The Ring of Gyges -Plato
By: Danish Nadeem

Some questions to start thinking about
In your opinion are humans inherently selfish?
Are we inherently compassionate beings?
What is the Ring of Gyges suppose to illustrate to us?
What is infact justice? unjust?
What "big problems" could arise from what Glaucon is trying to illustrate for us?
Pros and Cons of the Ring of Gyges
How does the story of the Ring of Gyges still remain important to us today?
This story remains important to us today because it concerns what we can expect humans to do with power over others. In politics, we give the power to others, hoping that they will do what is right.

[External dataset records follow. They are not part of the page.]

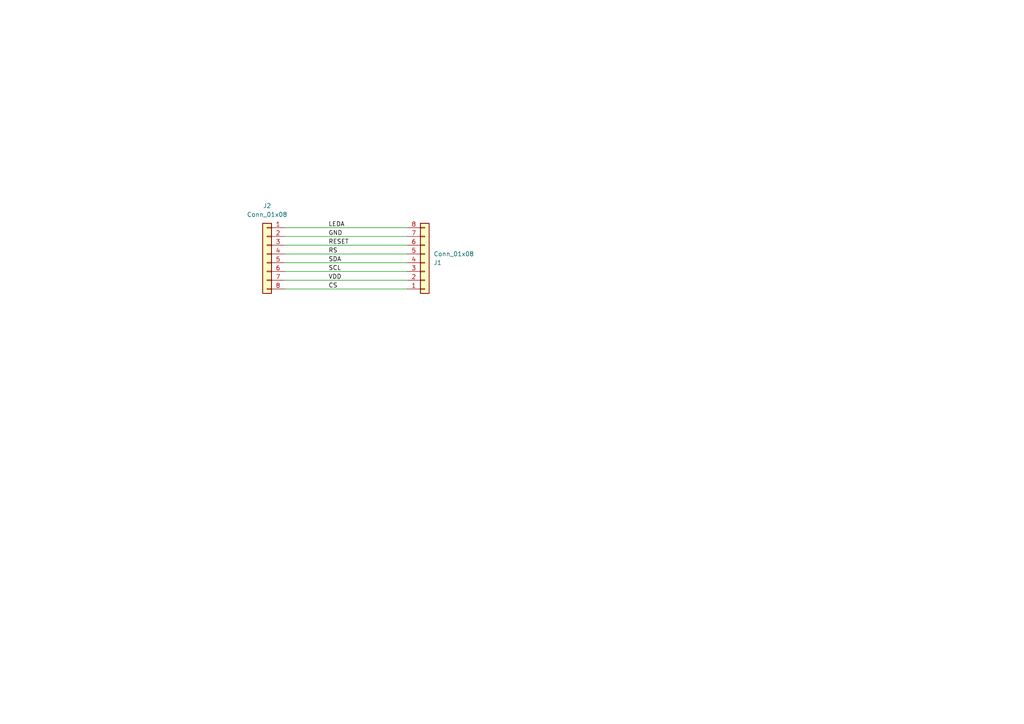
<source format=kicad_sch>
(kicad_sch
	(version 20231120)
	(generator "eeschema")
	(generator_version "8.0")
	(uuid "9b6ee189-0ca5-4456-bbfc-1c36af46e1b8")
	(paper "A4")
	
	(wire
		(pts
			(xy 118.11 76.2) (xy 82.55 76.2)
		)
		(stroke
			(width 0)
			(type default)
		)
		(uuid "0bad70d9-bfec-4869-a46b-9c589c546d4b")
	)
	(wire
		(pts
			(xy 118.11 68.58) (xy 82.55 68.58)
		)
		(stroke
			(width 0)
			(type default)
		)
		(uuid "107b59ca-3ed6-427c-8138-e845aaa0af08")
	)
	(wire
		(pts
			(xy 118.11 71.12) (xy 82.55 71.12)
		)
		(stroke
			(width 0)
			(type default)
		)
		(uuid "1597be6e-f1a3-400d-89bc-8a12ce12004f")
	)
	(wire
		(pts
			(xy 118.11 81.28) (xy 82.55 81.28)
		)
		(stroke
			(width 0)
			(type default)
		)
		(uuid "354330e7-c302-4b98-b1a2-6c13174a42fd")
	)
	(wire
		(pts
			(xy 118.11 73.66) (xy 82.55 73.66)
		)
		(stroke
			(width 0)
			(type default)
		)
		(uuid "85fbd114-13b2-4b13-b911-d3237435f66c")
	)
	(wire
		(pts
			(xy 118.11 78.74) (xy 82.55 78.74)
		)
		(stroke
			(width 0)
			(type default)
		)
		(uuid "97037804-1675-477b-818b-90eebdcc4d96")
	)
	(wire
		(pts
			(xy 118.11 66.04) (xy 82.55 66.04)
		)
		(stroke
			(width 0)
			(type default)
		)
		(uuid "c4abaa2a-1f77-4bda-9218-a2191b923a8c")
	)
	(wire
		(pts
			(xy 118.11 83.82) (xy 82.55 83.82)
		)
		(stroke
			(width 0)
			(type default)
		)
		(uuid "efc4a7fe-6e3f-4600-9bf8-1fb488698708")
	)
	(label "LEDA"
		(at 95.25 66.04 0)
		(fields_autoplaced yes)
		(effects
			(font
				(size 1.27 1.27)
			)
			(justify left bottom)
		)
		(uuid "08fa2dd5-9e9e-420b-9044-3dba6ab08cac")
	)
	(label "SDA"
		(at 95.25 76.2 0)
		(fields_autoplaced yes)
		(effects
			(font
				(size 1.27 1.27)
			)
			(justify left bottom)
		)
		(uuid "1a875e75-b526-4f63-8e0c-1a06e2f479f9")
	)
	(label "VDD"
		(at 95.25 81.28 0)
		(fields_autoplaced yes)
		(effects
			(font
				(size 1.27 1.27)
			)
			(justify left bottom)
		)
		(uuid "4078b5b8-f175-44ae-bc54-b729cbb950e2")
	)
	(label "GND"
		(at 95.25 68.58 0)
		(fields_autoplaced yes)
		(effects
			(font
				(size 1.27 1.27)
			)
			(justify left bottom)
		)
		(uuid "47a57851-4c10-4181-b22d-8af8f21f7617")
	)
	(label "CS"
		(at 95.25 83.82 0)
		(fields_autoplaced yes)
		(effects
			(font
				(size 1.27 1.27)
			)
			(justify left bottom)
		)
		(uuid "66ed8d3c-f788-4319-a496-6764a4b43d56")
	)
	(label "SCL"
		(at 95.25 78.74 0)
		(fields_autoplaced yes)
		(effects
			(font
				(size 1.27 1.27)
			)
			(justify left bottom)
		)
		(uuid "9128a23e-955c-4f81-9c3d-34247098ba3f")
	)
	(label "RESET"
		(at 95.25 71.12 0)
		(fields_autoplaced yes)
		(effects
			(font
				(size 1.27 1.27)
			)
			(justify left bottom)
		)
		(uuid "a6829867-f404-49b7-8208-0dc83e9c5818")
	)
	(label "RS"
		(at 95.25 73.66 0)
		(fields_autoplaced yes)
		(effects
			(font
				(size 1.27 1.27)
			)
			(justify left bottom)
		)
		(uuid "ae731151-0e41-45e6-9e03-04baba455873")
	)
	(symbol
		(lib_id "Connector_Generic:Conn_01x08")
		(at 77.47 73.66 0)
		(mirror y)
		(unit 1)
		(exclude_from_sim no)
		(in_bom yes)
		(on_board yes)
		(dnp no)
		(fields_autoplaced yes)
		(uuid "789b21f1-74b6-43e3-80dc-6b62e120eff8")
		(property "Reference" "J2"
			(at 77.47 59.69 0)
			(effects
				(font
					(size 1.27 1.27)
				)
			)
		)
		(property "Value" "Conn_01x08"
			(at 77.47 62.23 0)
			(effects
				(font
					(size 1.27 1.27)
				)
			)
		)
		(property "Footprint" "Connector_PinHeader_1.27mm:PinHeader_1x08_P1.27mm_Horizontal"
			(at 77.47 73.66 0)
			(effects
				(font
					(size 1.27 1.27)
				)
				(hide yes)
			)
		)
		(property "Datasheet" "~"
			(at 77.47 73.66 0)
			(effects
				(font
					(size 1.27 1.27)
				)
				(hide yes)
			)
		)
		(property "Description" "Generic connector, single row, 01x08, script generated (kicad-library-utils/schlib/autogen/connector/)"
			(at 77.47 73.66 0)
			(effects
				(font
					(size 1.27 1.27)
				)
				(hide yes)
			)
		)
		(pin "3"
			(uuid "619acd20-07f0-4225-a6d1-e2091704bfce")
		)
		(pin "8"
			(uuid "82a92289-01c2-4138-9203-7a3428d98991")
		)
		(pin "7"
			(uuid "c83cf419-21ff-49db-80f2-dfb57f87aff3")
		)
		(pin "4"
			(uuid "ed09bd69-768b-4891-afa1-24718a0be641")
		)
		(pin "5"
			(uuid "bba7111e-6b56-46ea-b536-02b0f55f4a66")
		)
		(pin "1"
			(uuid "c4575a88-6a69-4e74-a229-98901819e032")
		)
		(pin "2"
			(uuid "78ad2d27-437d-470f-b926-f1afca34b652")
		)
		(pin "6"
			(uuid "93c79209-16bc-4273-8c4a-0133a052bf87")
		)
		(instances
			(project "NixieClock_Display_1.14"
				(path "/9b6ee189-0ca5-4456-bbfc-1c36af46e1b8"
					(reference "J2")
					(unit 1)
				)
			)
		)
	)
	(symbol
		(lib_id "Connector_Generic:Conn_01x08")
		(at 123.19 76.2 0)
		(mirror x)
		(unit 1)
		(exclude_from_sim no)
		(in_bom yes)
		(on_board yes)
		(dnp no)
		(uuid "873ae3e1-6487-4ea3-bf1c-5db1edc711e6")
		(property "Reference" "J1"
			(at 125.73 76.2001 0)
			(effects
				(font
					(size 1.27 1.27)
				)
				(justify left)
			)
		)
		(property "Value" "Conn_01x08"
			(at 125.73 73.6601 0)
			(effects
				(font
					(size 1.27 1.27)
				)
				(justify left)
			)
		)
		(property "Footprint" "Connector_FFC-FPC:Hirose_FH12-8S-0.5SH_1x08-1MP_P0.50mm_Horizontal"
			(at 123.19 76.2 0)
			(effects
				(font
					(size 1.27 1.27)
				)
				(hide yes)
			)
		)
		(property "Datasheet" "~"
			(at 123.19 76.2 0)
			(effects
				(font
					(size 1.27 1.27)
				)
				(hide yes)
			)
		)
		(property "Description" "Generic connector, single row, 01x08, script generated (kicad-library-utils/schlib/autogen/connector/)"
			(at 123.19 76.2 0)
			(effects
				(font
					(size 1.27 1.27)
				)
				(hide yes)
			)
		)
		(pin "3"
			(uuid "619acd20-07f0-4225-a6d1-e2091704bfcf")
		)
		(pin "8"
			(uuid "82a92289-01c2-4138-9203-7a3428d98992")
		)
		(pin "7"
			(uuid "c83cf419-21ff-49db-80f2-dfb57f87aff4")
		)
		(pin "4"
			(uuid "ed09bd69-768b-4891-afa1-24718a0be642")
		)
		(pin "5"
			(uuid "bba7111e-6b56-46ea-b536-02b0f55f4a67")
		)
		(pin "1"
			(uuid "c4575a88-6a69-4e74-a229-98901819e033")
		)
		(pin "2"
			(uuid "78ad2d27-437d-470f-b926-f1afca34b653")
		)
		(pin "6"
			(uuid "93c79209-16bc-4273-8c4a-0133a052bf88")
		)
		(instances
			(project "NixieClock_Display_1.14"
				(path "/9b6ee189-0ca5-4456-bbfc-1c36af46e1b8"
					(reference "J1")
					(unit 1)
				)
			)
		)
	)
	(sheet_instances
		(path "/"
			(page "1")
		)
	)
)

</source>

If Plato's allegory of the ring is correct, than anyone who gains power without accountability is liable to use it unjustly.
Quick Introduction about the "Ring of Gyges"
Whats the purpose of the "Ring of Gyges"
The “Ring of Gyges” was proposed by Glaucon and he asked Socrates to defend the just life and he wants the defense to show that justice is intrinsically preferable to injustice.
Glaucon starts his argument by saying that people find it desirable to do bad things to others but when bad things are imposed on them they find those undesirable.
When people have been on both ends of misdeeds (giving and receiving), they quickly realize that it’s more painful being a victim is worse than the benefits of being the victimizer.
His thought of justice is a compromise between what is most desirable to the individual, doing misdeeds upon others and what is the most undesirable for the individual which is being a victim.
The Ring of Gyges is from the Republic , Book II
this was written by Plato in 359d -360c
The story is explained, referring to his brother Glaucon who is questioning Socrates using the story of the "Ring of Gyges" story as evidence.
Glaucon disagrees with Socrates and insists that justice and virtue are not in fact desirable in someone
Glaucon offers the following story which suggests that the only reason people act morally is that they lack the power to behave otherwise.
Take away the fear of punishment, and the "just" and the "unjust" person will both behave in the same way: unjustly, immorally.
Do you think that fear of punishment and the "just" and the "unjust" person will both behave in the same way?
Brief Summary of Glaucon's Story of the "Ring of Gyges"
Gyges was a shepherd in the service of the king of Lydia; there was a great storm, and an earthquake which made an opening in the earth at the place where he was feeding his flock. He saw a dead body of stature, as appeared to him, more than human, and having nothing on but a gold ring; this he took from the finger of the dead and reascended. According to custom, he had to sed his monthly report about the flocks to the king; into their assembly he came having the ring on his finger, and as he was sitting among them he changed to turn the collet of the ring inside his hand, when instantly he became invisible to the rest of the company and they began to speak of him as if he were no longer present. Whereupon he contrived to be chosen one of the messengers who were sent to the court; where as soon as he arrived he seduced the queen, and with her help conspired against the king and slew him, and took the kingdom.
- This story has been summarized from http://sites.wofford.edu/kaycd/plato/

Glaucon says if there were two of such rings and both a just and unjust person had the ring, No man would keep his hands off what was not his own when he could safely take what he liked out of the market, or go into houses and lie with any one at his pleasure, or kill or release from prison whom he would, and in all respects be like a God among men. Then the actions of the just would be as the actions of the unjust; they would both come at last to the same point.
Socrates and Glaucon Respond to "The Ring of Gyges
There isn't really a set reason for why the story may have any pros or cons but it does question us to think about our ability think about human nature more.
for instance are humans more prone to doing anything even if its not morally right or unjusticely when given ultimate power and no laws
Many people who have tried to understand this story including professors at Universities and most professors have argued that human nature is a big factor for this
However if we were to look at the pros and cons of justice, we could conclude that having a system of justice has more advantages as opposed to disadvantageous because most people will be treated fairly, however the question that arises could be that is justice always a good thing even if the person perhaps really doesn't deserve it?
The "Big Problem" for Philosophers

The big problems for philosophers on this topic is that it can be argued whether Glaucon's interpretation for injustice is a good one or not because his story of the Ring of Gyges does help us understand that humans can be very selfish and that having a system of "justice" controls us from being selfish people.